• _PROBLEM DESCRIPTION_
Starting with the line containing "class: Testudines" and going on through the last line of the items, could you write those lines out again, substituting "vernacular name" for every "common name" and leaving everything else untouched?

• _DATA FOR THIS TASK_
################
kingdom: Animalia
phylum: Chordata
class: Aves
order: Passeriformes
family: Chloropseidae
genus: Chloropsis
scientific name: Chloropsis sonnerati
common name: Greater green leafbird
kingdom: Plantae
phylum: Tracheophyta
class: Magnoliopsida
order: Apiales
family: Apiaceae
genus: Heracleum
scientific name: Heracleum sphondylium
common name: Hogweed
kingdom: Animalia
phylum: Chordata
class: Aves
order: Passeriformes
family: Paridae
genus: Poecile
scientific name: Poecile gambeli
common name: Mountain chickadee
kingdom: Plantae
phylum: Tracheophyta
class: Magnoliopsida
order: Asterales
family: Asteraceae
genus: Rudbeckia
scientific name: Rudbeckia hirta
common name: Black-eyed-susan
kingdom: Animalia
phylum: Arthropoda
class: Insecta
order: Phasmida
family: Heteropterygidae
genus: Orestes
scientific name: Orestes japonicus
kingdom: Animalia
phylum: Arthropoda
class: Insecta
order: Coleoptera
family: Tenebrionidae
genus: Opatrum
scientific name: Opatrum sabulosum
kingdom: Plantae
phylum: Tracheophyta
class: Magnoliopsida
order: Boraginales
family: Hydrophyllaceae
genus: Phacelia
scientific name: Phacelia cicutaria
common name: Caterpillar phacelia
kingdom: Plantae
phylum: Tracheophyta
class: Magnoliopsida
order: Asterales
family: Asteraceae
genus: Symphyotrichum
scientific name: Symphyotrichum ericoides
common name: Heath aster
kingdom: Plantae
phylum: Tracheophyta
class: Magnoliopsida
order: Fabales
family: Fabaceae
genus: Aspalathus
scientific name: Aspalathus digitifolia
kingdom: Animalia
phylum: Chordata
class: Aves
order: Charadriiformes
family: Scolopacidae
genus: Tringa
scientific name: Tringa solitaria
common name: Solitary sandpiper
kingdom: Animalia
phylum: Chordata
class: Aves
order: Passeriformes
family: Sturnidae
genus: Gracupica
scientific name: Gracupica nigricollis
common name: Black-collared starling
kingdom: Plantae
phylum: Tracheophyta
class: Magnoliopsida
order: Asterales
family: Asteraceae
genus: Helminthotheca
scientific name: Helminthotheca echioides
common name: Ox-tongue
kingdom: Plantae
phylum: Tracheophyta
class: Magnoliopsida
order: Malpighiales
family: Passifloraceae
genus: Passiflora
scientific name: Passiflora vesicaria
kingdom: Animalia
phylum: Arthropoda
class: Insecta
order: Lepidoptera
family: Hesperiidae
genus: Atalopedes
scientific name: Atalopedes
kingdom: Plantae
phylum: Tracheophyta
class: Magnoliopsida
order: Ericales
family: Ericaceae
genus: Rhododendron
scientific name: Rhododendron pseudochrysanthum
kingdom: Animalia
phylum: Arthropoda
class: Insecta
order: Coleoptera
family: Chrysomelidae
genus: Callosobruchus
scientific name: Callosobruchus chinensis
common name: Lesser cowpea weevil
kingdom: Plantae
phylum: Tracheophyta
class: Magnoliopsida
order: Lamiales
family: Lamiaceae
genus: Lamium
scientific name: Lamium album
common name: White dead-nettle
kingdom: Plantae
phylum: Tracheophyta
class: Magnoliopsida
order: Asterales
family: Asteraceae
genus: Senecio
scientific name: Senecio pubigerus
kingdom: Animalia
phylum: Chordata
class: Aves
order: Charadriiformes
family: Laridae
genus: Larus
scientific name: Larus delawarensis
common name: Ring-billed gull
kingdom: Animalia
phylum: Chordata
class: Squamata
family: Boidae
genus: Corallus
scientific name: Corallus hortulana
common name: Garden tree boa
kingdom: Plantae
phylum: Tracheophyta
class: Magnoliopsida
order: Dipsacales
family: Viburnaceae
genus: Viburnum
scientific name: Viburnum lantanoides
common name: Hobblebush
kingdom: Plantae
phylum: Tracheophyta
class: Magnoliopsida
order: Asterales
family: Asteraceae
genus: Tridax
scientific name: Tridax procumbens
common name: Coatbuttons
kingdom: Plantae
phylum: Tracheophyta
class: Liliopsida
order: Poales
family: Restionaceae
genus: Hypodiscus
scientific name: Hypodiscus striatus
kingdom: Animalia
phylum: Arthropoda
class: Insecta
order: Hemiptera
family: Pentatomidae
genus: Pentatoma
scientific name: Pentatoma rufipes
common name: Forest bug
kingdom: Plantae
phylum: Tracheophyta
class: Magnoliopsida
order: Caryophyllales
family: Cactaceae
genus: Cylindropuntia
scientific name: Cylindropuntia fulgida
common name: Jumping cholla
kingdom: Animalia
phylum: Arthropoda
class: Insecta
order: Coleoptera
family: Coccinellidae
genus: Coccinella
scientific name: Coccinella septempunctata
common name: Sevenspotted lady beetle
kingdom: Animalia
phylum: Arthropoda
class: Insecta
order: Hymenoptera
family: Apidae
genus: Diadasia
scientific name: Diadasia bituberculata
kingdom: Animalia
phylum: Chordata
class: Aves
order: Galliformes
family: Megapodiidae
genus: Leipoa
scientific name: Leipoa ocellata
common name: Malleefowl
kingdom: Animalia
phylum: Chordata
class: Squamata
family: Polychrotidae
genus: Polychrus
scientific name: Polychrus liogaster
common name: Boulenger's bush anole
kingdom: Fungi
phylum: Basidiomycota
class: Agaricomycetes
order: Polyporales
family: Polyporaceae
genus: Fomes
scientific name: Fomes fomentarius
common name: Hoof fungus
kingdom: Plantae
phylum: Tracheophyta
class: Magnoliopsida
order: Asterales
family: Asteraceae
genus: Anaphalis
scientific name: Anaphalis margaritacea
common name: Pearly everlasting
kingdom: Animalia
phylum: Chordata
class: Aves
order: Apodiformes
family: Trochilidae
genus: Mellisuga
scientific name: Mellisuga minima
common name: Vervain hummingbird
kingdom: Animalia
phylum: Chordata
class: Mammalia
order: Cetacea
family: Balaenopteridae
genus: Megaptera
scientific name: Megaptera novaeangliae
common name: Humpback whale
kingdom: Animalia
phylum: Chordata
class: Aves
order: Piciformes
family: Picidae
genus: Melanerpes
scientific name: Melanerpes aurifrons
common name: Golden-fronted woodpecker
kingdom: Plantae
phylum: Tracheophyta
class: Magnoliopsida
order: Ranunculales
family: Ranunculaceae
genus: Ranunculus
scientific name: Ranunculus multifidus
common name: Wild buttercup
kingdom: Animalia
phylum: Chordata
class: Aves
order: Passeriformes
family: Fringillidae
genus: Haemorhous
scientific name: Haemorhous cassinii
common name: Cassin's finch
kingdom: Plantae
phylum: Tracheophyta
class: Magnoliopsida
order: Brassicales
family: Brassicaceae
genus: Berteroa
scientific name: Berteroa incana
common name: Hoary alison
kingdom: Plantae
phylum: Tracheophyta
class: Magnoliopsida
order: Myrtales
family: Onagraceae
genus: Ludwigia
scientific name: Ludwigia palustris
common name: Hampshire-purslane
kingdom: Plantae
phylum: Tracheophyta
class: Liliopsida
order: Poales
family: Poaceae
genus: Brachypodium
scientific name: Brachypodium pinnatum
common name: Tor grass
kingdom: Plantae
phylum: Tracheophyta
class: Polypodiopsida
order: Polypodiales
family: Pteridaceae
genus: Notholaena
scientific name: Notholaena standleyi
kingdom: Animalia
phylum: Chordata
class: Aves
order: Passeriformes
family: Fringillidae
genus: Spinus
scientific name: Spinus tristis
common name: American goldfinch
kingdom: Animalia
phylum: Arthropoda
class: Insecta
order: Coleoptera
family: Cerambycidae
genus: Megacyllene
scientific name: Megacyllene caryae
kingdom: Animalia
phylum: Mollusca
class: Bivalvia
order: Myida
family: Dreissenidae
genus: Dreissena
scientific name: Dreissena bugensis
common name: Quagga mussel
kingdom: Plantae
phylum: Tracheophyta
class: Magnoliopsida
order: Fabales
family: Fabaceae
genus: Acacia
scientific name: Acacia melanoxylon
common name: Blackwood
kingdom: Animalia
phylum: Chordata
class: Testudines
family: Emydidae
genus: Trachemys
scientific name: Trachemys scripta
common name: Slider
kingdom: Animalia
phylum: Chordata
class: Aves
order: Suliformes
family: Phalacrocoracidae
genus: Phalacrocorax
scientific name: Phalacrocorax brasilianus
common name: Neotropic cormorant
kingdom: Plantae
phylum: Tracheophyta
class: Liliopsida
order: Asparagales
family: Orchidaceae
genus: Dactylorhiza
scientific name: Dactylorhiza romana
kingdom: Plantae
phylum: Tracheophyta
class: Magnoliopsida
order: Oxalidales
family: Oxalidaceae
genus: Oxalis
################
• _SOLUTION BELOW_
class: Testudines
family: Emydidae
genus: Trachemys
scientific name: Trachemys scripta
vernacular name: Slider
kingdom: Animalia
phylum: Chordata
class: Aves
order: Suliformes
family: Phalacrocoracidae
genus: Phalacrocorax
scientific name: Phalacrocorax brasilianus
vernacular name: Neotropic cormorant
kingdom: Plantae
phylum: Tracheophyta
class: Liliopsida
order: Asparagales
family: Orchidaceae
genus: Dactylorhiza
scientific name: Dactylorhiza romana
kingdom: Plantae
phylum: Tracheophyta
class: Magnoliopsida
order: Oxalidales
family: Oxalidaceae
genus: Oxalis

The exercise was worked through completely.